--- MATERIAL SUPPLIED ---
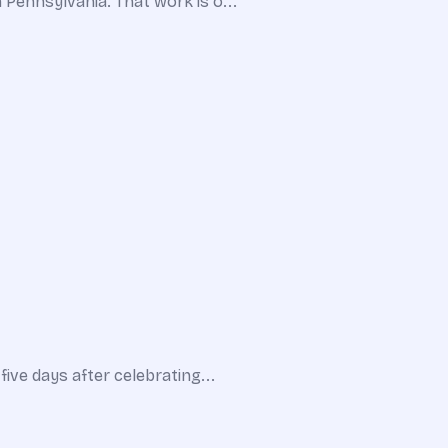
n Pennsylvania. That work is o...
five days after celebrating...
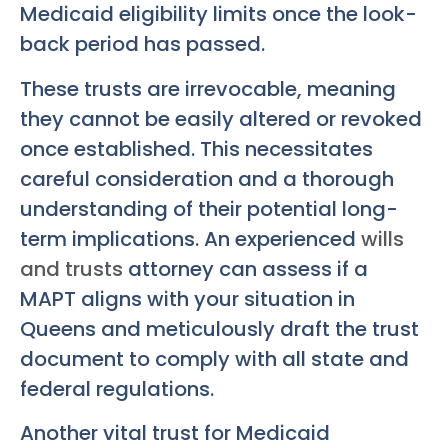
Medicaid eligibility limits once the look-
back period has passed.
These trusts are irrevocable, meaning
they cannot be easily altered or revoked
once established. This necessitates
careful consideration and a thorough
understanding of their potential long-
term implications. An experienced
wills
and trusts
attorney can assess if a
MAPT aligns with your situation in
Queens and meticulously draft the trust
document to comply with all state and
federal regulations.
Another vital trust for Medicaid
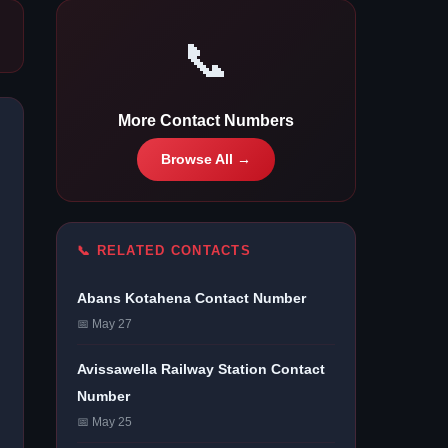
📞
More Contact Numbers
Browse All →
📞 RELATED CONTACTS
Abans Kotahena Contact Number
📅 May 27
Avissawella Railway Station Contact
Number
📅 May 25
---
- WHAT YOU HAVE TO DO: Write out every line of text in the records word for word, leaving out the pictures.

- SOLUTION TO THIS TASK:
n Pennsylvania. That work is o...
five days after celebrating...
Medicaid eligibility limits once the look-
back period has passed.
These trusts are irrevocable, meaning
they cannot be easily altered or revoked
once established. This necessitates
careful consideration and a thorough
understanding of their potential long-
term implications. An experienced
wills
and trusts
attorney can assess if a
MAPT aligns with your situation in
Queens and meticulously draft the trust
document to comply with all state and
federal regulations.
Another vital trust for Medicaid
📞
More Contact Numbers
Browse All →
📞 RELATED CONTACTS
Abans Kotahena Contact Number
📅 May 27
Avissawella Railway Station Contact
Number
📅 May 25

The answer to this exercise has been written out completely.